## What you will do
A – In the gyroscope forum post, what caused the gyro to bounce up and down?
B – Reproduce everything in the gyroscope post from "And incidentally, the" down to "this is not so.".

:: Quoted passage ::

As you can see, before it gives in to friction, the gyro always precesses pretty much about its own center of mass. Definitely not around the suspension point.

Difficulties:

Crappy gyroscope with too much friction, winds down too fast.

The string was more elastic than anticipated, causing the gyro to bounce up and down.

Crappy gyroscope. What can I say, it already was 5 Euros over the budget I usually allow for internet debates. And it was the only one the toy store had.

And incidentally, the É >> Ω is also pretty much equivalent to a gyroscope precessing on a very light tower you always demanded. So there.

[Brotoro]

My Hypotheses is that Newtonian Dynamics does not describe behaviour of the offset Gyroscope, as demonstrated by video 5. This has been dismissed as being due to a misunderstanding of the purpose of the experiment resulting in the heavy object being exchanged for the light one. Having done the experiment myself I know that this is not so.

The Gyroscope pendulum is another example where the analysis which is correct by the current paradigm does not predict the actual outcome.

To start right at the beginning with a spinning gyro suspended from two strings. One string is burnt through leaving the gyro suspended, point of suspension directly above the point of attachment, distance from there to the Centre of mass d. The gyro couple transfers the reaction to support the weight and the gyro remains horizontal.

:::
:: Provided material ::

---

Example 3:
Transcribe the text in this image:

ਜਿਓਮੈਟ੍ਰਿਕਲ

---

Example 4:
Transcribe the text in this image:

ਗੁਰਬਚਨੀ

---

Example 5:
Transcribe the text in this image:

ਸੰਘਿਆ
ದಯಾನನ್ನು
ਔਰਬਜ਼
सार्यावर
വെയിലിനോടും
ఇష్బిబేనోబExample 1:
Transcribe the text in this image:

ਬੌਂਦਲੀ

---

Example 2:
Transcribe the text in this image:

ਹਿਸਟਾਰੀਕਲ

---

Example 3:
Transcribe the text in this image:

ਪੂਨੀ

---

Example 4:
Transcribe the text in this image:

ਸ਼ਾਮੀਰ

:::

## Expected results
A – The string was more elastic than anticipated.

B –
And incidentally, the É >> Ω is also pretty much equivalent to a gyroscope precessing on a very light tower you always demanded. So there.

[Brotoro]

My Hypotheses is that Newtonian Dynamics does not describe behaviour of the offset Gyroscope, as demonstrated by video 5. This has been dismissed as being due to a misunderstanding of the purpose of the experiment resulting in the heavy object being exchanged for the light one. Having done the experiment myself I know that this is not so.